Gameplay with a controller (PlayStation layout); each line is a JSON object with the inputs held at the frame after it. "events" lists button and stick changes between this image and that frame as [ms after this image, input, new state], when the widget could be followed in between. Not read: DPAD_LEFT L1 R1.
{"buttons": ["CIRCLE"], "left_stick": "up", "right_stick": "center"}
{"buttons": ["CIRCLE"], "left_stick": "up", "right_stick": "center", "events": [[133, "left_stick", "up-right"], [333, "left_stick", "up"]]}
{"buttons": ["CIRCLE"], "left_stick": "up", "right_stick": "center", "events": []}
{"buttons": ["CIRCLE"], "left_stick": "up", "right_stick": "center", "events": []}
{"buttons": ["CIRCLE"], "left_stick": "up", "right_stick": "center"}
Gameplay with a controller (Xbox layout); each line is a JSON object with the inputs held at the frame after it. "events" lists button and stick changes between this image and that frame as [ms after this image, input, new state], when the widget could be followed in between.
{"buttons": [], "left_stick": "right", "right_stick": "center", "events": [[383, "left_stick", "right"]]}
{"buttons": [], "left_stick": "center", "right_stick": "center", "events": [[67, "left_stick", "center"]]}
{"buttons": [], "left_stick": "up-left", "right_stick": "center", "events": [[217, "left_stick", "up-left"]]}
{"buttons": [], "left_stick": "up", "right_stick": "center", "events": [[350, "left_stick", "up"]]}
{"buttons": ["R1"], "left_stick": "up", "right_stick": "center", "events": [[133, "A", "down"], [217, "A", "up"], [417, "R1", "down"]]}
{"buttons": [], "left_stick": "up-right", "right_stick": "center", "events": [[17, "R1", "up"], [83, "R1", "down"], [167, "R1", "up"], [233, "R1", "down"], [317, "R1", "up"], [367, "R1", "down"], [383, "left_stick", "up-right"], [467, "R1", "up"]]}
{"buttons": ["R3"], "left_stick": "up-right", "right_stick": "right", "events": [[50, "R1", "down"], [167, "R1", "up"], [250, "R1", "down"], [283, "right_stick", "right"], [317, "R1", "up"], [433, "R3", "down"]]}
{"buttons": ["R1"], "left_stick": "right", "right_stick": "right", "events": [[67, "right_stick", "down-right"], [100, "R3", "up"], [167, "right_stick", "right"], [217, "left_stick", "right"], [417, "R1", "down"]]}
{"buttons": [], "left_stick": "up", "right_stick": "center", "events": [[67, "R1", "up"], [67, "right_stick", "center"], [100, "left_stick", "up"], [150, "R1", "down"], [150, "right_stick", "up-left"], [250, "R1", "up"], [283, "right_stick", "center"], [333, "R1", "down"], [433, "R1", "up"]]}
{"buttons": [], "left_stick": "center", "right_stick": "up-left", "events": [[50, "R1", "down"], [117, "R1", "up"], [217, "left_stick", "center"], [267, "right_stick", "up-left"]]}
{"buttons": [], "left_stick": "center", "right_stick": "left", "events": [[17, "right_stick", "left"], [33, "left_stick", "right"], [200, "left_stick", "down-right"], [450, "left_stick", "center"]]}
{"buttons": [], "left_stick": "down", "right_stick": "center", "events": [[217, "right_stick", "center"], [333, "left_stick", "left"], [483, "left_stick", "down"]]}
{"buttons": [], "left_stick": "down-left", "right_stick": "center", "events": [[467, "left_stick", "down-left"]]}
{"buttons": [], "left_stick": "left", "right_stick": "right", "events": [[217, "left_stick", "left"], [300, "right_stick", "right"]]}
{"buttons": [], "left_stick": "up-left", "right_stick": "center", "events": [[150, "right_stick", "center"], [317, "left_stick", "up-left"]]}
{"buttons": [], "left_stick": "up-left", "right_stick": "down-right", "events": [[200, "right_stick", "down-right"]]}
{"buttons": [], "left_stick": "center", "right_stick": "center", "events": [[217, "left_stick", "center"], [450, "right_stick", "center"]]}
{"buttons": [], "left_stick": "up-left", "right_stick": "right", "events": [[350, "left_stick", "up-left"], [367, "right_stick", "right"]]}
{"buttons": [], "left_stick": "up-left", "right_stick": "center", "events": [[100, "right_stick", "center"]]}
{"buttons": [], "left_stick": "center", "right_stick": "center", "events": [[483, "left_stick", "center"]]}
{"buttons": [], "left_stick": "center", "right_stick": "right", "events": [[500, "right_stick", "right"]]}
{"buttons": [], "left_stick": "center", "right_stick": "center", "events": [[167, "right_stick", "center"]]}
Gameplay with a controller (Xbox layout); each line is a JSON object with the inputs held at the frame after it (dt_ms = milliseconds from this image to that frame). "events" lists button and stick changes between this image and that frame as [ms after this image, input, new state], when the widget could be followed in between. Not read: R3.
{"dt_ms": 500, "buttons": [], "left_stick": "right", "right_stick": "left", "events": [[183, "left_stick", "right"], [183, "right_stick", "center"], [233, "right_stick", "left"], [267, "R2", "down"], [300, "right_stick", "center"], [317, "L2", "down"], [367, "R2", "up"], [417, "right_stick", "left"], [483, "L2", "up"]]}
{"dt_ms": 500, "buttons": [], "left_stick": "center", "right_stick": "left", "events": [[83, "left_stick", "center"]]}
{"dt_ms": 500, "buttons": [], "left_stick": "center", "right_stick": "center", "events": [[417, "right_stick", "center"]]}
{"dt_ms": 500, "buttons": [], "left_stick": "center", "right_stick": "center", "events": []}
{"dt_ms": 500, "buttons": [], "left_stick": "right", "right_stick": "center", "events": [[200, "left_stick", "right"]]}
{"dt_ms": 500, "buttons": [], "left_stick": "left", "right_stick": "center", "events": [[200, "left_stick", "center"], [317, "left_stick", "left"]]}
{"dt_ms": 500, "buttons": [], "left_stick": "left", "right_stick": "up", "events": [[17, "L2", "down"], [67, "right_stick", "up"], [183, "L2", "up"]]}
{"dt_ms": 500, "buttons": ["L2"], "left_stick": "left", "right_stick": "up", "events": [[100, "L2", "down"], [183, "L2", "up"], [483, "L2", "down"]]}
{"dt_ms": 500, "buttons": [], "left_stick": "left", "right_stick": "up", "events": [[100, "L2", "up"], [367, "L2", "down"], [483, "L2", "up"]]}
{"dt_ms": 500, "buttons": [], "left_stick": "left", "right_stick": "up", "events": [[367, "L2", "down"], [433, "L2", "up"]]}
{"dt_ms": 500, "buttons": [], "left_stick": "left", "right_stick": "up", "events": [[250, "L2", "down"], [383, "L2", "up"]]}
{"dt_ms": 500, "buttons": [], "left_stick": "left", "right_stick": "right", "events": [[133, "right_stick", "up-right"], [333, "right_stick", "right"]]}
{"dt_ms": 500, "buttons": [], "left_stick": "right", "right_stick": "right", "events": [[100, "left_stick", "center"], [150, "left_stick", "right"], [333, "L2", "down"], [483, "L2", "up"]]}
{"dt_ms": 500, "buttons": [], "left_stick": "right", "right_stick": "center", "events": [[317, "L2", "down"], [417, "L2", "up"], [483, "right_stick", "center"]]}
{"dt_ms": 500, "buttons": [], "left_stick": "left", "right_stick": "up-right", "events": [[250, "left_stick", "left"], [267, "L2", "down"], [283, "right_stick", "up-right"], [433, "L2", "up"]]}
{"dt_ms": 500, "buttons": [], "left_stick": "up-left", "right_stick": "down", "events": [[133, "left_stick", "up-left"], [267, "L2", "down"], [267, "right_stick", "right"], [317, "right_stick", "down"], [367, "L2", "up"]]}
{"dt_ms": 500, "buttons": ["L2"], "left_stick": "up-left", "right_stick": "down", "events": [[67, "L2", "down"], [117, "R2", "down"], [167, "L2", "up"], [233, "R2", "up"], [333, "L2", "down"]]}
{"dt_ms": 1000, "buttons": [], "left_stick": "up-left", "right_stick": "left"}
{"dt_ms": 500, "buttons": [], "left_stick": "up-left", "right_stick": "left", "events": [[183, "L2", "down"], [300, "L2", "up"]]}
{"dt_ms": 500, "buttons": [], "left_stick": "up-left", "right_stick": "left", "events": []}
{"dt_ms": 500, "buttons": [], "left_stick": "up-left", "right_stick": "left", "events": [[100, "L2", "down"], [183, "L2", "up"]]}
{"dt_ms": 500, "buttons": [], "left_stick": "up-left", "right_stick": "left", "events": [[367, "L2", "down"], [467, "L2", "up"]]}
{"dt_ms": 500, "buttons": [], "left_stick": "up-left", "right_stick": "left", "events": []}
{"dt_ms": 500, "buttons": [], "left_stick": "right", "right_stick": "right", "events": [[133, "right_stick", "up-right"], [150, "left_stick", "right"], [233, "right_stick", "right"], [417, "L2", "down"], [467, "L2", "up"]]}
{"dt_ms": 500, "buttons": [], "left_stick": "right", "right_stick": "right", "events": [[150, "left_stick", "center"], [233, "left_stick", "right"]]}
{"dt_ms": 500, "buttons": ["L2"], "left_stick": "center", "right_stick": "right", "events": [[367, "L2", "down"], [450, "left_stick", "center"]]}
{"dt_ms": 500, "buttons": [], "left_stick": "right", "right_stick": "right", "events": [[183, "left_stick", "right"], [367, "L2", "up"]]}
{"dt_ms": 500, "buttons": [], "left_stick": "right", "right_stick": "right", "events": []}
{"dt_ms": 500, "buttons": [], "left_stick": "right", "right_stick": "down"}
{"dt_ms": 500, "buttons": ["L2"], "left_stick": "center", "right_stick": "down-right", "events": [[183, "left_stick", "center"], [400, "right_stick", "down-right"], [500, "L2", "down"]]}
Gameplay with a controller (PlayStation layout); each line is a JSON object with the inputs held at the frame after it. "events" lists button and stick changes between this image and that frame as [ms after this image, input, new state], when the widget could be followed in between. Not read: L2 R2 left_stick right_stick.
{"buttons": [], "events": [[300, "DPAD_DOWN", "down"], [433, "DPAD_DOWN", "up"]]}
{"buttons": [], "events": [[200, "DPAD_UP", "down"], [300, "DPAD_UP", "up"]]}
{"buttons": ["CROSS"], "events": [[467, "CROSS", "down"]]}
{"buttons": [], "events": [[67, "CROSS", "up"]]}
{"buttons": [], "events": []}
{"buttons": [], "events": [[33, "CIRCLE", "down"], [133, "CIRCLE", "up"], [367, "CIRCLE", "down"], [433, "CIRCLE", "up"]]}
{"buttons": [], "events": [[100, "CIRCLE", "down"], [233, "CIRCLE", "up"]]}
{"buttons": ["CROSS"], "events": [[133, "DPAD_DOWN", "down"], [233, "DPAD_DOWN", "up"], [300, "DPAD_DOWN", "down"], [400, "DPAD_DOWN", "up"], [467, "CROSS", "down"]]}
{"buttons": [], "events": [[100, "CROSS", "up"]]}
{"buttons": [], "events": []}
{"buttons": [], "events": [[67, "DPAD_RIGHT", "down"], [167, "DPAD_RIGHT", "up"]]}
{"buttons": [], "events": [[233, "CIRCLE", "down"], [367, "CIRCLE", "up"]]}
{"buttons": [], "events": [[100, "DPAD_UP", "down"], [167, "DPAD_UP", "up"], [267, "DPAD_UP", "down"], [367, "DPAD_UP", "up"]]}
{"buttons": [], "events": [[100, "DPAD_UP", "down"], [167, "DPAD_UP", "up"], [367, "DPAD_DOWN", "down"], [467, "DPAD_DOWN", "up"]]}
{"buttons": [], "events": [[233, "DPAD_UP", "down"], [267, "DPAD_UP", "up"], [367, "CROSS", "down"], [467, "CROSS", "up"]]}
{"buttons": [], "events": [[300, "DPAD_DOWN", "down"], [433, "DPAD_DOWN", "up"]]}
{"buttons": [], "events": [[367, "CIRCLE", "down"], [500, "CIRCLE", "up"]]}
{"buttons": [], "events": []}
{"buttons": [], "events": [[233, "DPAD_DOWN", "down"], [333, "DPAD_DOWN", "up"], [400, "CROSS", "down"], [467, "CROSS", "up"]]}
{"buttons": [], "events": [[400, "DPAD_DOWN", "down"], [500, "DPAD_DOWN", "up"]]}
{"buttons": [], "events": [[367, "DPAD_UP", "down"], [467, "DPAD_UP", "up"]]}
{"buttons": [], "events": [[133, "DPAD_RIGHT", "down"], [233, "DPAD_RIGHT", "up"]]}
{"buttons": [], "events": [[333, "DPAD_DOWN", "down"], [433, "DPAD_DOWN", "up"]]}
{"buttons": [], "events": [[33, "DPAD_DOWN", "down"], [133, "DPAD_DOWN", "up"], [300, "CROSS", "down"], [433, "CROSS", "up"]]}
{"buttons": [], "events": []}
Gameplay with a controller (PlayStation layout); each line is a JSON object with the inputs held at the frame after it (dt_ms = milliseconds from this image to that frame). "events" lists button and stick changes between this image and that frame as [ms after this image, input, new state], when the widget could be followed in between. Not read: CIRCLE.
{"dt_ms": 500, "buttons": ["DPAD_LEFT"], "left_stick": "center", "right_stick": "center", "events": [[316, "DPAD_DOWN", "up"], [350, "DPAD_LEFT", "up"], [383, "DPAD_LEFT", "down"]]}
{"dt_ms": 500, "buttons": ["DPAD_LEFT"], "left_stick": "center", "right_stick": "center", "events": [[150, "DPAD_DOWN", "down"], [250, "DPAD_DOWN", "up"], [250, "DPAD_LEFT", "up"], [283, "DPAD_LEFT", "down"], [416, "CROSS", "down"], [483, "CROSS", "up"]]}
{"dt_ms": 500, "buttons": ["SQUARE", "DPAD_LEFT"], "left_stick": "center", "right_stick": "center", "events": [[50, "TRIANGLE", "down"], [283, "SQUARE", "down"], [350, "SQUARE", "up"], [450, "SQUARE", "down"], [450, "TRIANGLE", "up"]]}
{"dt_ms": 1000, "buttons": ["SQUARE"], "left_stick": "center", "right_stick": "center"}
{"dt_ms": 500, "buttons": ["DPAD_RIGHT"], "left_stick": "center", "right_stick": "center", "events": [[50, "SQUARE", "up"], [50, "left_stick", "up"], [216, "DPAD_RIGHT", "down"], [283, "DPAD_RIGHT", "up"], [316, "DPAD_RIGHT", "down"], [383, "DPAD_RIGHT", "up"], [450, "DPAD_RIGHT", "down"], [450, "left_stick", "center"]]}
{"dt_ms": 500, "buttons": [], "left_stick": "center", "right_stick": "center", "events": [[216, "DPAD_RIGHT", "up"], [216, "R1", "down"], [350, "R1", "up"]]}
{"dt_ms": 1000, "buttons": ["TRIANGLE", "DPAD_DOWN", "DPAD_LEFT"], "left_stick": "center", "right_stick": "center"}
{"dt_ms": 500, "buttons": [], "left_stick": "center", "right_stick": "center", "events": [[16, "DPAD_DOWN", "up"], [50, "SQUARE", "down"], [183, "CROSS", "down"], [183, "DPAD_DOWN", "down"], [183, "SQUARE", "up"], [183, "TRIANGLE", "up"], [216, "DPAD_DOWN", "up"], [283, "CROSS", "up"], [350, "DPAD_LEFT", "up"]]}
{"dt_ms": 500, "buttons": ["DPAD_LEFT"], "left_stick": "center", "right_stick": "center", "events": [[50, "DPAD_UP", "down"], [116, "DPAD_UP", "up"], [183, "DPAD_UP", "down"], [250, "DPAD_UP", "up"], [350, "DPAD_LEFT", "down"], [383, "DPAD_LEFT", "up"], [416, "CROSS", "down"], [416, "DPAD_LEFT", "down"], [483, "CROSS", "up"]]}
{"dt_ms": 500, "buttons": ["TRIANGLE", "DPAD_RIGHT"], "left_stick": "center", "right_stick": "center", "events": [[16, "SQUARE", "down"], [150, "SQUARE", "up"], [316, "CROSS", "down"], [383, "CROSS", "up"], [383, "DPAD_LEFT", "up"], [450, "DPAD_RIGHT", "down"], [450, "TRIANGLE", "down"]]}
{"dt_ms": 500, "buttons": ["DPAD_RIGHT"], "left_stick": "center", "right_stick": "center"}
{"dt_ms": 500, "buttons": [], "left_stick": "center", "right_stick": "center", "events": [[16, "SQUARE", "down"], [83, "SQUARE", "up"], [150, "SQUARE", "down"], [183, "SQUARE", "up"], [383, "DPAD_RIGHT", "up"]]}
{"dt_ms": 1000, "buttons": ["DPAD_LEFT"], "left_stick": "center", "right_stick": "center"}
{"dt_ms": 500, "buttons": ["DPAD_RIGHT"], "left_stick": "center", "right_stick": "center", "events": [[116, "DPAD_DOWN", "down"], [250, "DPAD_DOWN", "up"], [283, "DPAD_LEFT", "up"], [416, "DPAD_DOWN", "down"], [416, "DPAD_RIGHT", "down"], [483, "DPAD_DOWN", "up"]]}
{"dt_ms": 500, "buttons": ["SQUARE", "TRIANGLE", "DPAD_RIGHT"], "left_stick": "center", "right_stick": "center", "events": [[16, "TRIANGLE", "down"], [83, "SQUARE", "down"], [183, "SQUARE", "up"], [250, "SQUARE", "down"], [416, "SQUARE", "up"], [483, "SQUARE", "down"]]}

## Problem requirements
What lines in the material above include "from"? Copy every one of them.

## Exercise response
Gameplay with a controller (Xbox layout); each line is a JSON object with the inputs held at the frame after it (dt_ms = milliseconds from this image to that frame). "events" lists button and stick changes between this image and that frame as [ms after this image, input, new state], when the widget could be followed in between. Not read: R3.
Gameplay with a controller (PlayStation layout); each line is a JSON object with the inputs held at the frame after it (dt_ms = milliseconds from this image to that frame). "events" lists button and stick changes between this image and that frame as [ms after this image, input, new state], when the widget could be followed in between. Not read: CIRCLE.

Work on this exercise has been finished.